[What you should do]:
Where the records below reach the line containing "Nadu** announces the", start transcribing, and end with the line containing "Acquisition & Labor Regulations**", exactly and with nothing else added.
--- Recorded information Enclosed Below ---
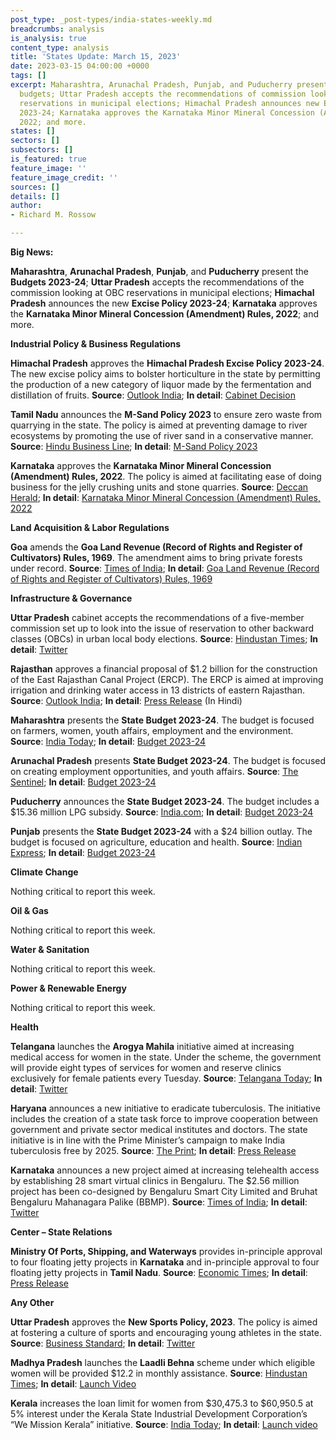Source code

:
 ```yaml
---
post_type: _post-types/india-states-weekly.md
breadcrumbs: analysis
is_analysis: true
content_type: analysis
title: 'States Update: March 15, 2023'
date: 2023-03-15 04:00:00 +0000
tags: []
excerpt: Maharashtra, Arunachal Pradesh, Punjab, and Puducherry present their annual
  budgets; Uttar Pradesh accepts the recommendations of commission looking at OBC
  reservations in municipal elections; Himachal Pradesh announces new Excise Policy
  2023-24; Karnataka approves the Karnataka Minor Mineral Concession (Amendment) Rules,
  2022; and more.
states: []
sectors: []
subsectors: []
is_featured: true
feature_image: ''
feature_image_credit: ''
sources: []
details: []
author:
- Richard M. Rossow

---
```

**Big News:**

**Maharashtra**, **Arunachal Pradesh**, **Punjab**, and **Puducherry** present the **Budgets 2023-24**; **Uttar Pradesh** accepts the recommendations of the commission looking at OBC reservations in municipal elections; **Himachal Pradesh** announces the new **Excise Policy 2023-24**; **Karnataka** approves the **Karnataka Minor Mineral Concession (Amendment) Rules, 2022**; and more.

**Industrial Policy & Business Regulations**

**Himachal Pradesh** approves the **Himachal Pradesh Excise Policy 2023-24**. The new excise policy aims to bolster horticulture in the state by permitting the production of a new category of liquor made by the fermentation and distillation of fruits. **Source**: [Outlook India](https://www.outlookindia.com/business/cabinet-nod-to-himachal-pradesh-excise-policy-state-to-get-new-category-of-liquor-news-267985); **In detail**: [Cabinet Decision](http://himachalpr.gov.in/OnePressRelease.aspx?Language=1&ID=27015)

**Tamil Nadu** announces the **M-Sand Policy 2023** to ensure zero waste from quarrying in the state. The policy is aimed at preventing damage to river ecosystems by promoting the use of river sand in a conservative manner. **Source**: [Hindu Business Line](https://www.thehindubusinessline.com/news/real-estate/tn-government-announces-m-sand-policy-2023/article66600837.ece); **In detail**: [M-Sand Policy 2023](https://www.thehindu.com/news/national/tamil-nadu/66598818-Tamil-Nadu-M-Sand-Policy-2023.pdf)

**Karnataka** approves the **Karnataka Minor Mineral Concession (Amendment) Rules, 2022**. The policy is aimed at facilitating ease of doing business for the jelly crushing units and stone quarries. **Source**: [Deccan Herald](https://www.deccanherald.com/state/top-karnataka-stories/karnataka-cabinet-approves-revamped-minor-mineral-policy-1198378.html); **In detail**: [Karnataka Minor Mineral Concession (Amendment) Rules, 2022](https://dpal.karnataka.gov.in/storage/pdf-files/67%20of%201957%20Minor%20Mineral%20Concession%20(Amendment)%20Rules,%202022.pdf)

**Land Acquisition & Labor Regulations**

**Goa** amends the **Goa Land Revenue (Record of Rights and Register of Cultivators) Rules, 1969**. The amendment aims to bring private forests under record. **Source**: [Times of India](https://timesofindia.indiatimes.com/city/goa/in-a-first-pvt-forests-to-be-on-govt-records/articleshowprint/98550860.cms); **In detail**: [Goa Land Revenue (Record of Rights and Register of Cultivators) Rules, 1969](https://goaprintingpress.gov.in/downloads/2223/2223-40-SI-OG-0.pdf)

**Infrastructure & Governance**

**Uttar Pradesh** cabinet accepts the recommendations of a five-member commission set up to look into the issue of reservation to other backward classes (OBCs) in urban local body elections. **Source**: [Hindustan Times](https://www.hindustantimes.com/india-news/up-cabinet-accepts-report-on-obc-quota-in-civic-elections-101678473320278.html); **In detail**: [Twitter](https://twitter.com/UPGovt/status/1634088193577426948)

**Rajasthan** approves a financial proposal of $1.2 billion for the construction of the East Rajasthan Canal Project (ERCP). The ERCP is aimed at improving irrigation and drinking water access in 13 districts of eastern Rajasthan. **Source**: [Outlook India](https://www.outlookindia.com/national/cm-gehlot-approves-financial-proposal-for-construction-of-east-rajasthan-canal-project-news-269288/amp); **In detail**: [Press Release](https://cmo.rajasthan.gov.in/pressreleasedetail/83526) (In Hindi)

**Maharashtra** presents the **State Budget 2023-24**. The budget is focused on farmers, women, youth affairs, employment and the environment. **Source**: [India Today](https://www.indiatoday.in/india/story/maharashtra-budget-highlights-devendra-fadnavis-farmers-women-employment-environment-2344445-2023-03-09); **In detail**: [Budget 2023-24](https://mahagst.gov.in/en/budget/state/111052)

**Arunachal Pradesh** presents **State Budget 2023-24**. The budget is focused on creating employment opportunities, and youth affairs. **Source**: [The Sentinel](https://www.sentinelassam.com/north-east-india-news/arunachal-news/arunachal-pradesh-deputy-cm-chowna-mein-presents-rs-75826-cr-deficit-budget-for-2023-24-640437); **In detail**: [Budget 2023-24](http://www.arunachalbudget.in/docs/speech.pdf)

**Puducherry** announces the **State Budget 2023-24**. The budget includes a $15.36 million LPG subsidy. **Source**: [India.com](https://www.india.com/business/puducherry-announces-hefty-lpg-subsidy-of-rs-300-for-all-families-puducherry-budget-2023-5942179/); **In detail**: [Budget 2023-24](https://www.py.gov.in/sites/default/files/cmbudgetspeech2023eng.pdf)

**Punjab** presents the **State Budget 2023-24** with a $24 billion outlay. The budget is focused on agriculture, education and health. **Source**: [Indian Express](https://indianexpress.com/article/cities/chandigarh/punjab-budget-no-new-taxes-focus-on-agri-education-health-8490089/); **In detail**: [Budget 2023-24](https://finance.punjab.gov.in/uploads/10Mar2023/Budget_Speech_English.pdf)

**Climate Change**

Nothing critical to report this week.

**Oil & Gas**

Nothing critical to report this week.

**Water & Sanitation**

Nothing critical to report this week.

**Power & Renewable Energy**

Nothing critical to report this week.

**Health**

**Telangana** launches the **Arogya Mahila** initiative aimed at increasing medical access for women in the state. Under the scheme, the government will provide eight types of services for women and reserve clinics exclusively for female patients every Tuesday. **Source**: [Telangana Today](https://telanganatoday.com/harish-rao-launches-arogya-mahila-telanganas-latest-scheme-for-women); **In detail**: [Twitter](https://mobile.twitter.com/TelanganaHealth/status/1633419847953522688)

**Haryana** announces a new initiative to eradicate tuberculosis. The initiative includes the creation of a state task force to improve cooperation between government and private sector medical institutes and doctors. The state initiative is in line with the Prime Minister’s campaign to make India tuberculosis free by 2025. **Source**: [The Print](https://theprint.in/india/haryana-has-set-target-to-become-first-tb-free-state-in-country-khattar-2/1425765/); **In detail**: [Press Release](https://acrobat.adobe.com/id/urn:aaid:sc:VA6C2:2f9efd67-e113-4807-9653-4790d68191c4)

**Karnataka** announces a new project aimed at increasing telehealth access by establishing 28 smart virtual clinics in Bengaluru. The $2.56 million project has been co-designed by Bengaluru Smart City Limited and Bruhat Bengaluru Mahanagara Palike (BBMP). **Source**: [Times of India](https://timesofindia.indiatimes.com/city/bengaluru/28-smart-virtual-clinics-launched-in-bengaluru/articleshow/98571183.cms); **In detail**: [Twitter](https://twitter.com/CMofKarnataka/status/1634522907652280321)

**Center – State Relations**

**Ministry Of Ports, Shipping, and Waterways** provides in-principle approval to four floating jetty projects in **Karnataka** and in-principle approval to four floating jetty projects in **Tamil Nadu**. **Source**: [Economic Times](https://economictimes.indiatimes.com/industry/transportation/shipping-/-transport/centre-sanctions-eight-floating-jetty-projects-in-karnataka-tamil-nadu/articleshow/98514525.cms); **In detail**: [Press Release](https://pib.gov.in/PressReleasePage.aspx?PRID=1905206)

**Any Other**

**Uttar Pradesh** approves the **New Sports Policy, 2023**. The policy is aimed at fostering a culture of sports and encouraging young athletes in the state. **Source**: [Business Standard](https://www.business-standard.com/article/current-affairs/uttar-pradesh-cabinet-approves-new-sports-policy-2023-encourage-athletes-123031001063_1.html); **In detail**: [Twitter](https://twitter.com/UPGovt/status/1634221566983819265)

**Madhya Pradesh** launches the **Laadli Behna** scheme under which eligible women will be provided $12.2 in monthly assistance. **Source**: [Hindustan Times](https://www.hindustantimes.com/cities/bhopal-news/madhya-pradesh-cm-launches-laadli-behna-scheme-for-women-details-here-101678027308157.html); **In detail**: [Launch Video](https://youtu.be/CFTnvUa-ubY)

**Kerala** increases the loan limit for women from $30,475.3 to $60,950.5 at 5% interest under the Kerala State Industrial Development Corporation’s “We Mission Kerala” initiative. **Source**: [India Today](https://www.indiatoday.in/education-today/news/story/kerala-govt-announces-slew-of-schemes-and-initiatives-to-support-women-entrepreneurs-2344433-2023-03-09); **In detail**: [Launch video](https://www.youtube.com/watch?v=ZSu3H-7n8JE)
--- End of Enclosed Recorded information ---
[Task response]:
**Tamil Nadu** announces the **M-Sand Policy 2023** to ensure zero waste from quarrying in the state. The policy is aimed at preventing damage to river ecosystems by promoting the use of river sand in a conservative manner. **Source**: [Hindu Business Line](https://www.thehindubusinessline.com/news/real-estate/tn-government-announces-m-sand-policy-2023/article66600837.ece); **In detail**: [M-Sand Policy 2023](https://www.thehindu.com/news/national/tamil-nadu/66598818-Tamil-Nadu-M-Sand-Policy-2023.pdf)

**Karnataka** approves the **Karnataka Minor Mineral Concession (Amendment) Rules, 2022**. The policy is aimed at facilitating ease of doing business for the jelly crushing units and stone quarries. **Source**: [Deccan Herald](https://www.deccanherald.com/state/top-karnataka-stories/karnataka-cabinet-approves-revamped-minor-mineral-policy-1198378.html); **In detail**: [Karnataka Minor Mineral Concession (Amendment) Rules, 2022](https://dpal.karnataka.gov.in/storage/pdf-files/67%20of%201957%20Minor%20Mineral%20Concession%20(Amendment)%20Rules,%202022.pdf)

**Land Acquisition & Labor Regulations**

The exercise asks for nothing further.